→ Written task
Transcribe, word for word and without additions, each line below from the one containing "text_box [1058, 253, 1289, 290]" through the one containing "text_box [827, 957, 871, 1013]", both ends included.

→ Working data
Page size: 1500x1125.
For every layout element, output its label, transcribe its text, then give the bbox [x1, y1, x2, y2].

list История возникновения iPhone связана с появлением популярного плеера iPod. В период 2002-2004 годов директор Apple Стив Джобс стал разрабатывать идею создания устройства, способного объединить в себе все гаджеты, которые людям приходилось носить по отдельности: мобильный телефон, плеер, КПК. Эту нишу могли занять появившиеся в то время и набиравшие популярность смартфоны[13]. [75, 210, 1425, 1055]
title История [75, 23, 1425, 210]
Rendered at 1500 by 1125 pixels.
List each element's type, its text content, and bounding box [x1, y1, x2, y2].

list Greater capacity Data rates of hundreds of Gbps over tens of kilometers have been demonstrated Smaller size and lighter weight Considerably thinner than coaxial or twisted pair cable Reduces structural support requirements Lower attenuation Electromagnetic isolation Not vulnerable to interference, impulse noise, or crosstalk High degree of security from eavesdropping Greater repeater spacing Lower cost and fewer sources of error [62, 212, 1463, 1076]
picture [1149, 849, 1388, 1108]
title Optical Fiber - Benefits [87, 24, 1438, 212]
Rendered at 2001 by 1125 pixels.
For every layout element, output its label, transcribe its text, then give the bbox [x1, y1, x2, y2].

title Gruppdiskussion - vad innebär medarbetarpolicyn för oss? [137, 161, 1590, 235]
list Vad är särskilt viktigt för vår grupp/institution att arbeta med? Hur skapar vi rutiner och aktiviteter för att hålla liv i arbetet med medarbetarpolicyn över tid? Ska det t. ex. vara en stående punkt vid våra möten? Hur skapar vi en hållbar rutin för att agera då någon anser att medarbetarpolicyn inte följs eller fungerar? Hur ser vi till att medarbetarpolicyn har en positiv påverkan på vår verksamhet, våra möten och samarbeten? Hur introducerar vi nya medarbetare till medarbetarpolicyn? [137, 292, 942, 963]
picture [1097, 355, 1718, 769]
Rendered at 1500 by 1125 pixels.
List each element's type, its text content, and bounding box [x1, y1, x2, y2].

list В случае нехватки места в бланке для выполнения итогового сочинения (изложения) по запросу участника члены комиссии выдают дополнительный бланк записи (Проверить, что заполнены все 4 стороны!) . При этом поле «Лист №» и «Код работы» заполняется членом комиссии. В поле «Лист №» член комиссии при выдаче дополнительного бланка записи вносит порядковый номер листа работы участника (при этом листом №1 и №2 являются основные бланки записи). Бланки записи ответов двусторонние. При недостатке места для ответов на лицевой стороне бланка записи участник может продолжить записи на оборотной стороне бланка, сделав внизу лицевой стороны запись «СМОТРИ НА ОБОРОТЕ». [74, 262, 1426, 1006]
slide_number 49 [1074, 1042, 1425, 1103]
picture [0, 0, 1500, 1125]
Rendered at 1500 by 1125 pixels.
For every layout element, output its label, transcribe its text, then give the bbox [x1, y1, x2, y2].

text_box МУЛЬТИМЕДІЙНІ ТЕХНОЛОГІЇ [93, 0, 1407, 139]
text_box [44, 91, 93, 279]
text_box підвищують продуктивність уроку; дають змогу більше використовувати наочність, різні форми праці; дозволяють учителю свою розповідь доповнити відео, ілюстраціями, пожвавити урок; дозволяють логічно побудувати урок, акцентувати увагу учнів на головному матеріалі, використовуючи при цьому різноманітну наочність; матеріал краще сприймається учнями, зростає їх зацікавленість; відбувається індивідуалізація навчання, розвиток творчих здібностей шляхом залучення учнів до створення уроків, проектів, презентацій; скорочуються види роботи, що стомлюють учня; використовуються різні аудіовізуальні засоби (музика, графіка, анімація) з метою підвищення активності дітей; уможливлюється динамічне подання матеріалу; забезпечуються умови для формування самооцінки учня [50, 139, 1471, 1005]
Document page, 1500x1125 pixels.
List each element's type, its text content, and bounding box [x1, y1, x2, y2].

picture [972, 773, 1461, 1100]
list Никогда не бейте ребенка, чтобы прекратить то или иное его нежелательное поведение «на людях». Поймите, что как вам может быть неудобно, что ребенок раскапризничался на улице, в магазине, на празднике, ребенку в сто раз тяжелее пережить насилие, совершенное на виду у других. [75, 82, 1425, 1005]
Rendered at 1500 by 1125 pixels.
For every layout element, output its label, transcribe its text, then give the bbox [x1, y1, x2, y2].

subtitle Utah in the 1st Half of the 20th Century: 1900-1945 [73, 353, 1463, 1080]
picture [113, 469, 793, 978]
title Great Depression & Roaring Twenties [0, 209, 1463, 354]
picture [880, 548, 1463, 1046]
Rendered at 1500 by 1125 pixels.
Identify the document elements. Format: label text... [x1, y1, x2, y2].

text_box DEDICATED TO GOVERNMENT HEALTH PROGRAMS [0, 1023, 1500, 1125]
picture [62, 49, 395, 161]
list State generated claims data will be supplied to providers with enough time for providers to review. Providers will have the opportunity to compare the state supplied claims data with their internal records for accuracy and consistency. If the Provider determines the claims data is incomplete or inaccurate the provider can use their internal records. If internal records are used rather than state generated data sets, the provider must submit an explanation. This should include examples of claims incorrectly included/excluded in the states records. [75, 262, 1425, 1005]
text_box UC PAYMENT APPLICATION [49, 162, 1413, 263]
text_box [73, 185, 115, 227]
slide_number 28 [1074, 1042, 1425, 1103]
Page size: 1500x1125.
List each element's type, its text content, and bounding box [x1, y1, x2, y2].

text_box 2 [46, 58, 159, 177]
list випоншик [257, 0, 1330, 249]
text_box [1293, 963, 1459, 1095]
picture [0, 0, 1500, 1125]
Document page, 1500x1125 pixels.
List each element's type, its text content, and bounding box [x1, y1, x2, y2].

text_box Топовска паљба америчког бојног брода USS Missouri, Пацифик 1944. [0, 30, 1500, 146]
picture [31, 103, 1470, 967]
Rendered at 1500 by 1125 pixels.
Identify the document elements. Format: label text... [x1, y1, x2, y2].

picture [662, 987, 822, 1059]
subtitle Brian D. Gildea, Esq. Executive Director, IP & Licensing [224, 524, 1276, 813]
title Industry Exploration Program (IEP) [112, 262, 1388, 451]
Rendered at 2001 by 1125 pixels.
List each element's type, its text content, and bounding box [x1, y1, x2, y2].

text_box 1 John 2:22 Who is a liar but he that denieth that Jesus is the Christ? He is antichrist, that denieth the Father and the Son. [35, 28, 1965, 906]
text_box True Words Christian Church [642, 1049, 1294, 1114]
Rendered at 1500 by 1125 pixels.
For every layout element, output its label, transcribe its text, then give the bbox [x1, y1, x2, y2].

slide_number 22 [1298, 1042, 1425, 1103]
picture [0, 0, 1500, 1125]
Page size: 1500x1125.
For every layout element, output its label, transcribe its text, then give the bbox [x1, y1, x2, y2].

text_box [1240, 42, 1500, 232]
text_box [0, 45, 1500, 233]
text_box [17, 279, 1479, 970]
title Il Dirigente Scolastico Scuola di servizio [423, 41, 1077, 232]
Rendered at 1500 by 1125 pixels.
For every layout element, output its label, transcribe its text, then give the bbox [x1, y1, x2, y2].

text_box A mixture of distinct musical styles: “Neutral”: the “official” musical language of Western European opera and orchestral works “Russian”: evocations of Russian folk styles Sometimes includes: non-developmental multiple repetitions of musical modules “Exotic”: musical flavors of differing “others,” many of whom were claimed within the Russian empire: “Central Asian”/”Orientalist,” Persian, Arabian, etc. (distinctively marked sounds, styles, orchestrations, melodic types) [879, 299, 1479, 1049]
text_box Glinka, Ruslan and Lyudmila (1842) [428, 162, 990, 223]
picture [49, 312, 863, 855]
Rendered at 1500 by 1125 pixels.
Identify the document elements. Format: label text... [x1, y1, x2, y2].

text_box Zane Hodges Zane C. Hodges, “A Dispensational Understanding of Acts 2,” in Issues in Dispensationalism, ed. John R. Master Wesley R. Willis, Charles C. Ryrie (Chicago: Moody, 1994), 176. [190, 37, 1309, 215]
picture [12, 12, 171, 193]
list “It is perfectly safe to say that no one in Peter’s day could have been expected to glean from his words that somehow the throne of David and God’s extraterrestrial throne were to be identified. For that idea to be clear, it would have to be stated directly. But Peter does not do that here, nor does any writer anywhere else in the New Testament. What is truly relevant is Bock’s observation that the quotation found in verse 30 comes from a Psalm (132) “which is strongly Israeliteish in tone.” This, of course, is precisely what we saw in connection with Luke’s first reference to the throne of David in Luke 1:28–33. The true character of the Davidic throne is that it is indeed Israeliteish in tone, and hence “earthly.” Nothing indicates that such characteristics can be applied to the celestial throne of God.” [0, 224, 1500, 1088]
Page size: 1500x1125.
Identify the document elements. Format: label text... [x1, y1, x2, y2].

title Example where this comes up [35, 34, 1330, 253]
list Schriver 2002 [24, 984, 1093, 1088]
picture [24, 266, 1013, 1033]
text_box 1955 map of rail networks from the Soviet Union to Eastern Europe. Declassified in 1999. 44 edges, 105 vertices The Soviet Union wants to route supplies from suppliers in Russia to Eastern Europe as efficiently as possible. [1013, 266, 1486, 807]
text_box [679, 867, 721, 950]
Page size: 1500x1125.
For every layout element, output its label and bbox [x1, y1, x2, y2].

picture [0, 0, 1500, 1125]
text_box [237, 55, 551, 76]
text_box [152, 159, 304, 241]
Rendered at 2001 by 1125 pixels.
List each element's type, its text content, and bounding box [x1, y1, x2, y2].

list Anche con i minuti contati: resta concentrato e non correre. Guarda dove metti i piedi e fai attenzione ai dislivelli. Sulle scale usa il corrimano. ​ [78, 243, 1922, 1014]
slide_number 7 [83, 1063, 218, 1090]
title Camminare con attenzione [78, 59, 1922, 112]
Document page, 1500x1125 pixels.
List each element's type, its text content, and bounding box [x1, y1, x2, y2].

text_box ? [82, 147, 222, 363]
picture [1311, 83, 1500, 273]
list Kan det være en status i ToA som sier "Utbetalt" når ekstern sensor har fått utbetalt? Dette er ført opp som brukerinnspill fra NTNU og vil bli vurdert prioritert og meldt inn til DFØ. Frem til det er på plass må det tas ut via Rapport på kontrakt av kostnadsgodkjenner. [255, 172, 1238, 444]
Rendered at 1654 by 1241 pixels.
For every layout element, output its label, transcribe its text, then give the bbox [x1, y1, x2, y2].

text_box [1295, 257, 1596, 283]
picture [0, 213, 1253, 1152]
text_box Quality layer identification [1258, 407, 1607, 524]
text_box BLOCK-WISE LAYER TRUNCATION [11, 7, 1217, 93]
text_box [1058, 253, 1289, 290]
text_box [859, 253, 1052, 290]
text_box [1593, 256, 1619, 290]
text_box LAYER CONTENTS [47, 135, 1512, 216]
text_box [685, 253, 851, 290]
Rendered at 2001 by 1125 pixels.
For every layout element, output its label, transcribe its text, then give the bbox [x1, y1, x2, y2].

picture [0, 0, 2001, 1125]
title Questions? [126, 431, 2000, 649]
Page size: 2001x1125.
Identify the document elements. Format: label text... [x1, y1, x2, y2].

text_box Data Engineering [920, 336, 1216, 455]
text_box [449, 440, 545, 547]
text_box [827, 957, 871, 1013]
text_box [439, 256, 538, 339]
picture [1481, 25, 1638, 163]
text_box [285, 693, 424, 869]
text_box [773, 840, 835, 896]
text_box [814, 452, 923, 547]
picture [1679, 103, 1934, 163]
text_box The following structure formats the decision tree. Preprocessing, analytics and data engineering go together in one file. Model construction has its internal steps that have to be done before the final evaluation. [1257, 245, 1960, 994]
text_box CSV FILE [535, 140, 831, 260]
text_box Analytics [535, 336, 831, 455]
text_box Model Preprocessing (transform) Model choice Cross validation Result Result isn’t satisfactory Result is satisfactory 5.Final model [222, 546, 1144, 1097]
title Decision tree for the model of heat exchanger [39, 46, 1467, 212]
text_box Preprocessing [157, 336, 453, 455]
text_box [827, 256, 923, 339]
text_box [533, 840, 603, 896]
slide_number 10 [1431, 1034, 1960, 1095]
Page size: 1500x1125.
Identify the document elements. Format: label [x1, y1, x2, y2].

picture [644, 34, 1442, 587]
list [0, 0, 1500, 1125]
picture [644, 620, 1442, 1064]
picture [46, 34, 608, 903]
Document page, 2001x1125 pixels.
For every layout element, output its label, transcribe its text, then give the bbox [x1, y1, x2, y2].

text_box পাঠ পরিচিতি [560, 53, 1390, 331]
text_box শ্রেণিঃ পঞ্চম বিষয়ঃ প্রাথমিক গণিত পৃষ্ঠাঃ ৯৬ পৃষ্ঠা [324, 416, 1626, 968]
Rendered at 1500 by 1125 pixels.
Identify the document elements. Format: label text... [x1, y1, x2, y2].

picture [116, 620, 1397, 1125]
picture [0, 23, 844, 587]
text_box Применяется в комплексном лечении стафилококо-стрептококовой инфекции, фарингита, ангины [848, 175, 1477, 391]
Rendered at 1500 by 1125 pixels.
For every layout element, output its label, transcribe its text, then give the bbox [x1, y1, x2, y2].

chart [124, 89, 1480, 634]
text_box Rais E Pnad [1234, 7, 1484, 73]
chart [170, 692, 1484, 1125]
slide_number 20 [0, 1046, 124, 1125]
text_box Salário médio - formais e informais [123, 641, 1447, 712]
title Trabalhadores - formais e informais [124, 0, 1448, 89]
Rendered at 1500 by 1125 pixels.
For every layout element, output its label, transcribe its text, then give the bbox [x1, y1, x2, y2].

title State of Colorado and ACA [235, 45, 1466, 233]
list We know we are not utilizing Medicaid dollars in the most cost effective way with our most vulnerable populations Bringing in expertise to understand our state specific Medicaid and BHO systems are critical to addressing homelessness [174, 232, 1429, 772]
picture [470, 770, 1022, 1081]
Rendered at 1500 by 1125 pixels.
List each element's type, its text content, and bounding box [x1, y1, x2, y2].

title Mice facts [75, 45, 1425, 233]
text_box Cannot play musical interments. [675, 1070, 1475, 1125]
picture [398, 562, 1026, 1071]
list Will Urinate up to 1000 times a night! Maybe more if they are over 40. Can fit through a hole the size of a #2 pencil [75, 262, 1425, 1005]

→ Reply to the exercise
text_box [1058, 253, 1289, 290]
text_box [859, 253, 1052, 290]
text_box [1593, 256, 1619, 290]
text_box LAYER CONTENTS [47, 135, 1512, 216]
text_box [685, 253, 851, 290]
Rendered at 2001 by 1125 pixels.
For every layout element, output its label, transcribe its text, then give the bbox [x1, y1, x2, y2].

picture [0, 0, 2001, 1125]
title Questions? [126, 431, 2000, 649]
Page size: 2001x1125.
Identify the document elements. Format: label text... [x1, y1, x2, y2].

text_box Data Engineering [920, 336, 1216, 455]
text_box [449, 440, 545, 547]
text_box [827, 957, 871, 1013]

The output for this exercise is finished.